If it weren’t for Lucy and Ricky Ricardo, Tom Cruise would not be saving the free world in “Mission: Impossible — Rogue Nation,” which opens July 31.

In 1950 Lucille Ball and Desi Arnaz formed Desilu Prods., and the huge success of “I Love Lucy” turned Desilu into a powerhouse that created many more TV series and owned two studio lots. Many successful years later, Variety ran a story on Aug 17, 1966, saying Desilu had firmed a lucrative deal with CBS for a fifth season of “The Lucy Show” and was debuting two one-hour series in the fall: “Star Trek” on NBC and “Mission: Impossible” on CBS.

That’s a pretty good slate for one year.

The series “Mission: Impossible,” under creator-producer-writer Bruce Geller, ran from 1966-73, but it was much slower to transfer to the bigscreen than its stablemate (the first “Star Trek” movie debuted in 1979). The film “Mission: Impossible,” which marked Cruise’s producing debut, bowed in 1996, and not everybody was excited.
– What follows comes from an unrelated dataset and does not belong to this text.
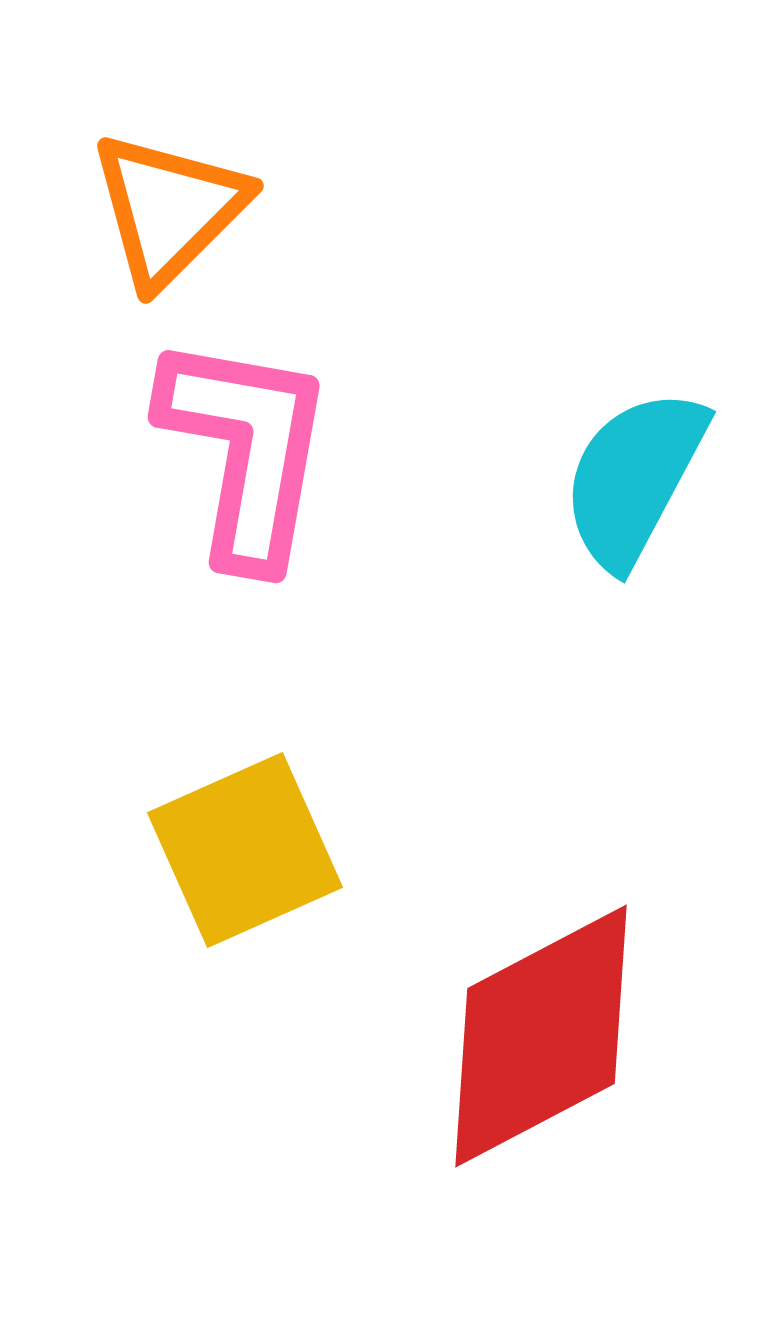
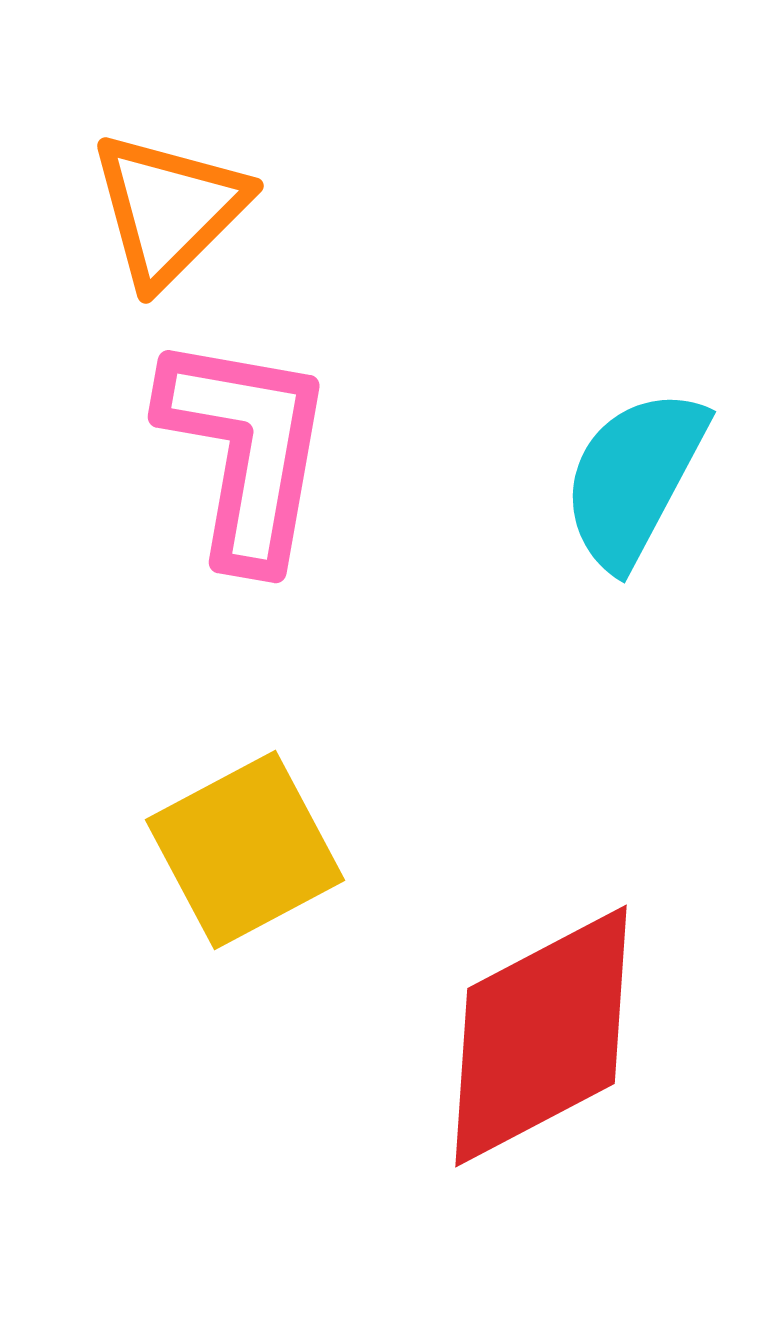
yellow square: rotated 4 degrees counterclockwise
In a May 20, 1996, review, Variety’s Greg Evans said, “Aside from the famous title and pulse-thumping theme song, the series rates only a bit higher than ‘Mannix’ ” in terms of inciting nostalgia for a 30-year-old TV series. However, Evans said the film was action-packed and well-made, and he predicted good business. In fact, it surpassed everyone’s expectations, earning a boffo $457 million worldwide.
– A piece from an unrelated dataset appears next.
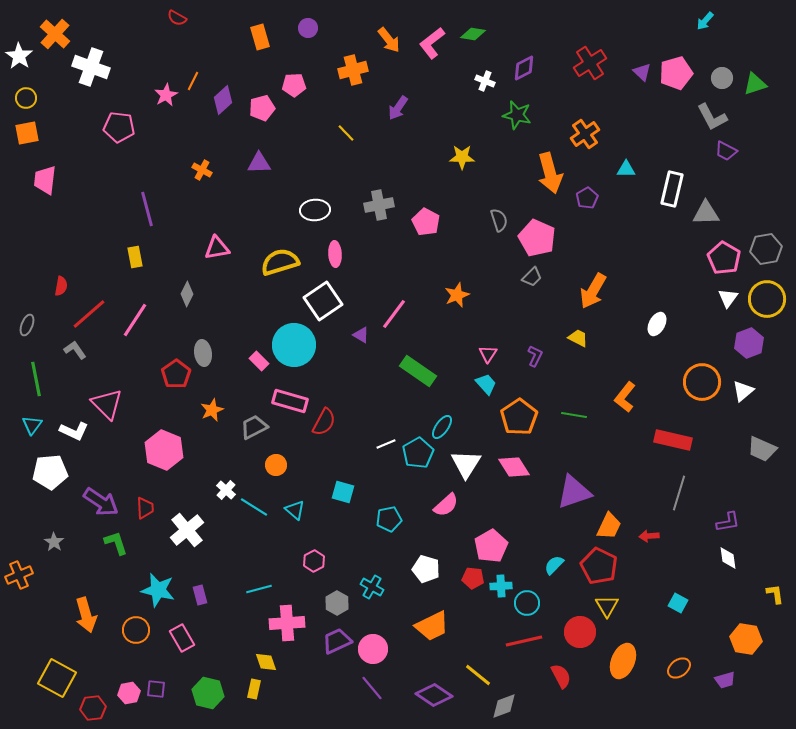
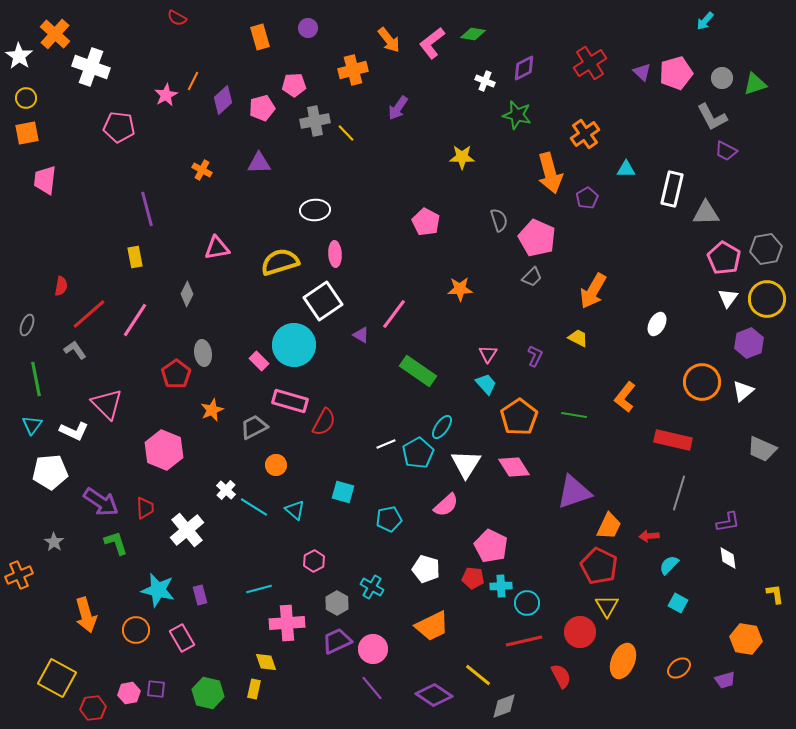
gray cross at (379, 205): moved 64 px left, 84 px up
orange star at (457, 295): moved 3 px right, 6 px up; rotated 20 degrees clockwise
pink pentagon at (491, 546): rotated 16 degrees counterclockwise
cyan semicircle at (554, 565): moved 115 px right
The fifth in the bigscreen franchise, the new “Mission: Impossible — Rogue Nation,” received a positive review from Variety’s Justin Chang, who reminded readers that “the Brad Bird-directed ‘Ghost Protocol’ overcame a slow start to become the series’ highest-grossing entry (nearly $700 million worldwide), suggesting there was still plenty of life in ‘Mission: Impossible’ — and in Tom Cruise’s career…”

Cruise made his film debut in “Endless Love” in 1981 when he was 19. He became a star in the 1983 “Risky Business,” and “Top Gun” was the top-grossing movie of 1986. Two years later, the 1988 “Cocktail” was a personal success of a different sort. The film earned a front-page banner in Daily Variety when it opened to a then-impressive $11.7 million weekend, a Buena Vista record. It wasn’t as big a hit as “Top Gun” but it was significant for the actor’s career, since it confirmed that audiences would go see him in a movie that was simply OK.

Cruise first played Ethan Hunt 19 years ago, which means he is ahead of Hugh Jackman (15 years and counting as Wolverine); Johnny Weissmuller (16 years as Tarzan) and Sigourney Weaver (18 years as Ripley). But he’s far behind Harrison Ford (27 years as Indiana Jones), Arnold Schwarzenegger (31 years as the Terminator), Anthony Daniels (38 years as C-3PO), Sylvester Stallone (39 years as Rocky Balboa) — and Leonard Nimoy, who played Spock over a period of 47 years.

This month La-La Land Records is issuing a six-CD package “Mission: Impossible — the Television Scores” in a limited-edition box set produced by frequent Variety contributor Jon Burlingame. It contains music from the seven years of the TV show, including that “pulse-thumping theme song,” which still works as well as when Lalo Schifrin wrote it 49 years ago.